Reviews

Interior: Panic/Portrait of a Madonna

“I always start off like this,” clarifies Leonie Scott-Matthews proudly, welcoming us newcomers into the enclave she has governed for 45 years. The 60-seat Pentameters Theatre feels like a cross between a harem and a Victorian parlour, owing to the upright piano lined with photographs and cuttings.

Scott-Matthews has assembled an illustrious family in her years of producing fringe theatre. While all this serves to raise our expectations for innovative direction and performances in the two plays (one half of the double-bill has never before been performed in England), the décor also ties the plays to the Pentameters’ production 30 years previously, following the death of Tennessee Williams.

Sebastien Blanc directs Interior: Panic, evidence of Williams’ aggregate method of writing, as it contains an early imprint of Blanche Dubois. Both he and Jaymie Addicott (as Blanche) are advocates of the Meisner acting technique, which produces ‘moments’ of emotion in the text, but leaves us nervous when the rapport between the actor and her accent, her text, or another character slips.
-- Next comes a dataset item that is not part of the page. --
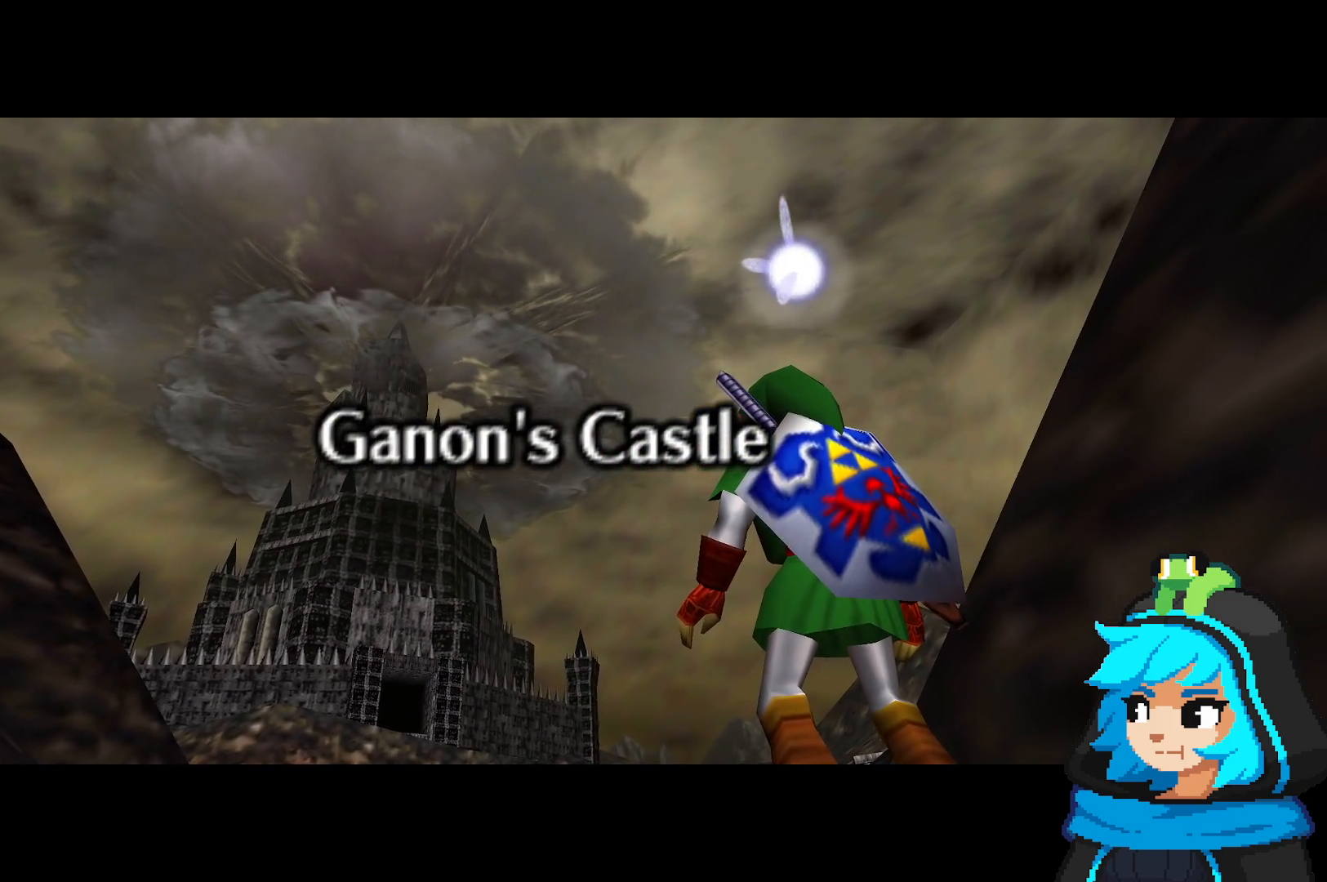
{"buttons": [], "left_stick": "center", "events": []}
Addicott is immensely recognisable as Blanche, and often terrifying to watch, wearing a lot of things on her sleeve. But it’s only in her speeches that the piece feels sustained by Williams’ snaking language; the less naturalistic elements most successful of all. The same is true for Victoria Kempton, whose delivery her account of walking down a row of “scorching porches” picks up on the rhymes and rhythms that define her.
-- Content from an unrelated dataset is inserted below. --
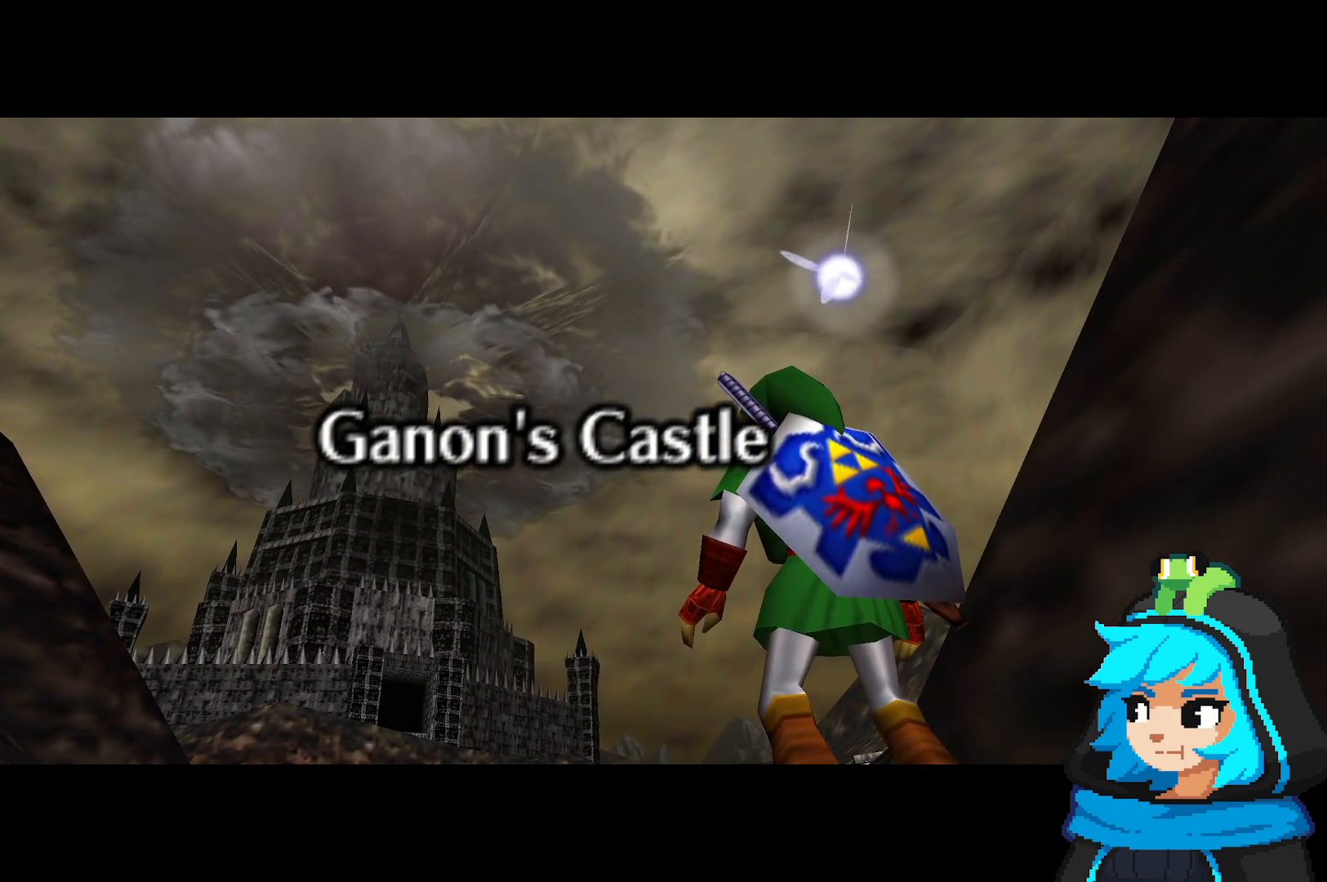
{"buttons": [], "left_stick": "up", "events": [[383, "left_stick", "up"]]}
Seamus Newham is a much-needed presence in Portrait of a Madonna, which he also directs, adding weight to the jejune combination of psychosis, shyness and adolescent boredom that the other characters represent. That is not to disparage Dermot Dolan and Liam Nooney, who effectively fiddle with Miss Lucrecia Collins, the one gutting her life with his indifference and the other wrestling with the guilt of the do-gooder.

These firecrackers lack the pace and the TNT that the Pentameters advertises – at times they celebrate the cycles of insanity we have seen in other Williams plays, without connecting with the language that makes them beat. But I expect they will pick up speed over the course of the run.